The SuperMicro 2027GR-TRF product page clearly states there is a PS/2 port for keyboard/mouse. I wasn't sure if it was one for each or just one, but at any rate I can assure you it does not have one externally - only USB. And neither the manual nor the motherboard manual seem to make mention of one. So, I needed to buy the extra adapter to make it work. Fortunately, this was cheap and I already needed to wait on the power adapter for the K80.

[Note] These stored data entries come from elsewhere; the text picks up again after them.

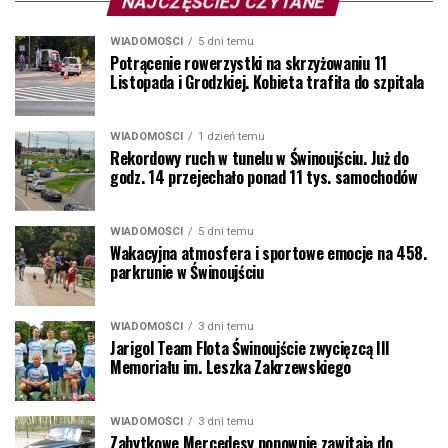
NAJCZĘŚCIEJ CZYTANE
WIADOMOŚCI
5 dni temu
Potrącenie rowerzystki na skrzyżowaniu 11
Listopada i Grodzkiej. Kobieta trafiła do szpitala
WIADOMOŚCI
1 dzień temu
Rekordowy ruch w tunelu w Świnoujściu. Już do
godz. 14 przejechało ponad 11 tys. samochodów
WIADOMOŚCI
5 dni temu
Wakacyjna atmosfera i sportowe emocje na 458.
parkrunie w Świnoujściu
WIADOMOŚCI
3 dni temu
Jarigol Team Flota Świnoujście zwycięzcą III
Memoriału im. Leszka Zakrzewskiego
WIADOMOŚCI
3 dni temu
Zabytkowe Mercedesy ponownie zawitają do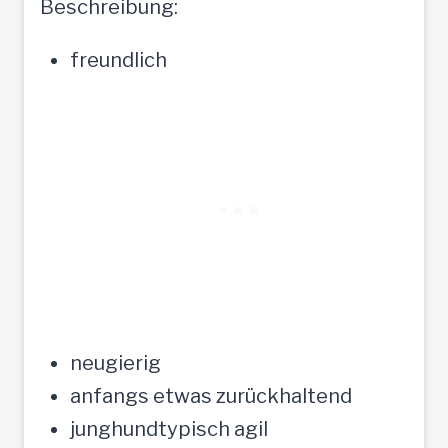
Beschreibung:
freundlich
neugierig
anfangs etwas zurückhaltend
junghundtypisch agil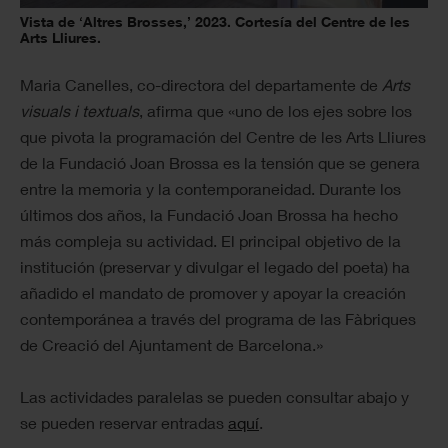
Vista de ‘Altres Brosses,’ 2023. Cortesía del Centre de les
Arts Lliures.
Maria Canelles, co-directora del departamente de
Arts
visuals i textuals
, afirma que «uno de los ejes sobre los
que pivota la programación del Centre de les Arts Lliures
de la Fundació Joan Brossa es la tensión que se genera
entre la memoria y la contemporaneidad. Durante los
últimos dos años, la Fundació Joan Brossa ha hecho
más compleja su actividad. El principal objetivo de la
institución (preservar y divulgar el legado del poeta) ha
añadido el mandato de promover y apoyar la creación
contemporánea a través del programa de las Fàbriques
de Creació del Ajuntament de Barcelona.»
Las actividades paralelas se pueden consultar abajo y
se pueden reservar entradas
aquí
.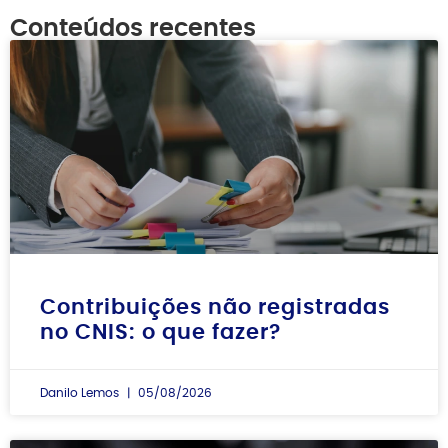
Conteúdos recentes
Contribuições não registradas
no CNIS: o que fazer?
Danilo Lemos
05/08/2026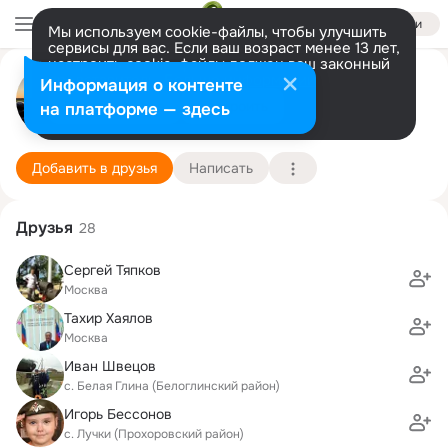
Войти
Мы используем cookie-файлы, чтобы улучшить
сервисы для вас. Если ваш возраст менее 13 лет,
настроить cookie-файлы должен ваш законный
представитель.
Больше информации
михаил сачков
Информация о контенте
Разрешить все
Настроить
на платформе — здесь
Москва
28 марта (59 лет)
Подробнее
Добавить в друзья
Написать
Друзья
28
Сергей Тяпков
Москва
Тахир Хаялов
Москва
Иван Швецов
с. Белая Глина (Белоглинский район)
Игорь Бессонов
с. Лучки (Прохоровский район)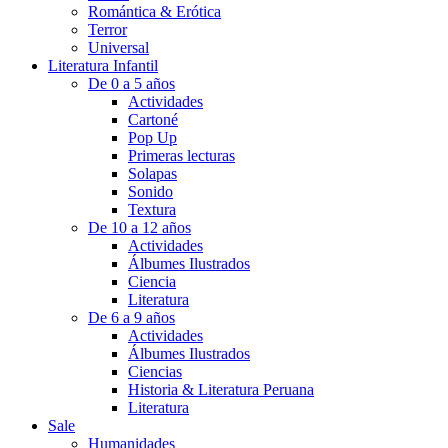
Romántica & Erótica
Terror
Universal
Literatura Infantil
De 0 a 5 años
Actividades
Cartoné
Pop Up
Primeras lecturas
Solapas
Sonido
Textura
De 10 a 12 años
Actividades
Álbumes Ilustrados
Ciencia
Literatura
De 6 a 9 años
Actividades
Álbumes Ilustrados
Ciencias
Historia & Literatura Peruana
Literatura
Sale
Humanidades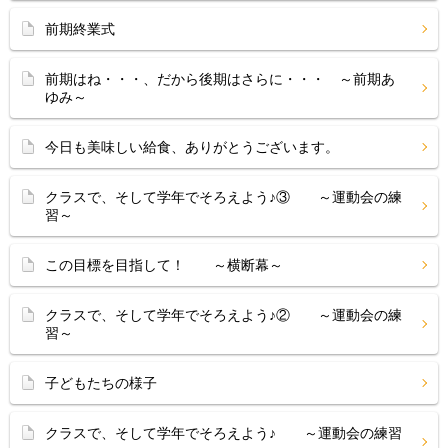
前期終業式
前期はね・・・、だから後期はさらに・・・ ～前期あ
ゆみ～
今日も美味しい給食、ありがとうございます。
クラスで、そして学年でそろえよう♪③ ～運動会の練
習～
この目標を目指して！ ～横断幕～
クラスで、そして学年でそろえよう♪② ～運動会の練
習～
子どもたちの様子
クラスで、そして学年でそろえよう♪ ～運動会の練習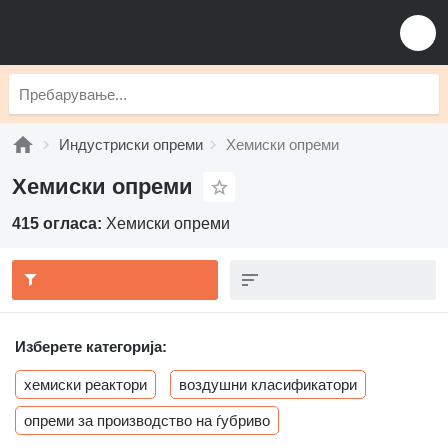
Индустриски опреми
Хемиски опреми
Хемиски опреми
415 огласа:
Хемиски опреми
Изберете категорија:
хемиски реактори
воздушни класификатори
опреми за производство на ѓубриво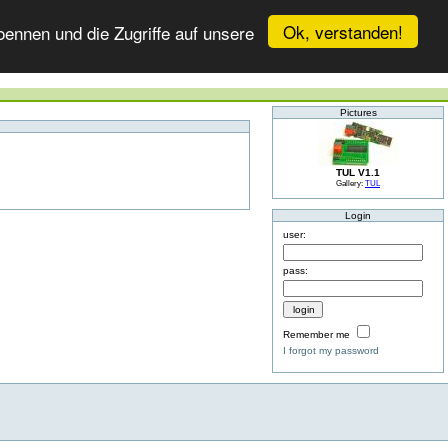
Ok, verstanden!
ennen und die Zugriffe auf unsere
Pictures
TUL V1.1
Gallery:
TUL
Login
user:
pass:
Remember me
I forgot my password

I didn't have detailed instructions for the K80 installation specifically. The K80 is a dual-slot card, so I was a bit unsure how to handle the general placement and/or what other hardware I might need. As noted, you need the extra power adapter. I ended up attaching it to the bottom slot to start with. However, I ran into overheating while doing some minor stress testing. The K80 shows up as two cards in nvidia-smi. The first card would always end up getting quite hot, encountering thermal issues at about 92C and turning off. So I tried switching the card to the top slot. No difference.The K80 is passively cooled and has several forum posts warning that trying to use it in anything but an official NVidia-certified integrator's server is likely to cause problems - part of the reason I went with a GPU server in the first place once I landed on the K80. Unfortunately, NVidia's official integrator list does NOT go back as far as the K80, so I had to rely on the SuperMicro's word that they support it. Unfortunately this symptom is identical to not having a proper system to support the K80 (see also this important explanation here). Fortunately, however, the server itself has good power and cooling capabilities - and it only seems to be the closed-loop monitoring of the cooling that was having issues. To that end, I decided to see if I could more manually increase the fan speeds as they seemed to be running a rather low speed all the time for the GPU. This box's BIOS did not expose the fan controls, but the IPMI management did, so I was able to set it that way. Unfortunately the options were "optimal for all fans" or "turn all fans to 11", so it now sounds rather like a jet engine. I actually went and grabbed hearing protection after a while. But, at least it is a cool jet engine. Now under reasonable (but not full) load, it was stabilizing around 51C for the hotter of the two cards.

So I learned a few things, but it was awesome to see it all up and running. I can now run batch sizes of at least 256 images once I spread across the cards for a 224x224 MobileNetV2, so I have definitely hit my target. However, I haven't yet gotten a good chance to try training from scratch and with current world circumstances around COVID-19, it is unfortunately a bit lower priority.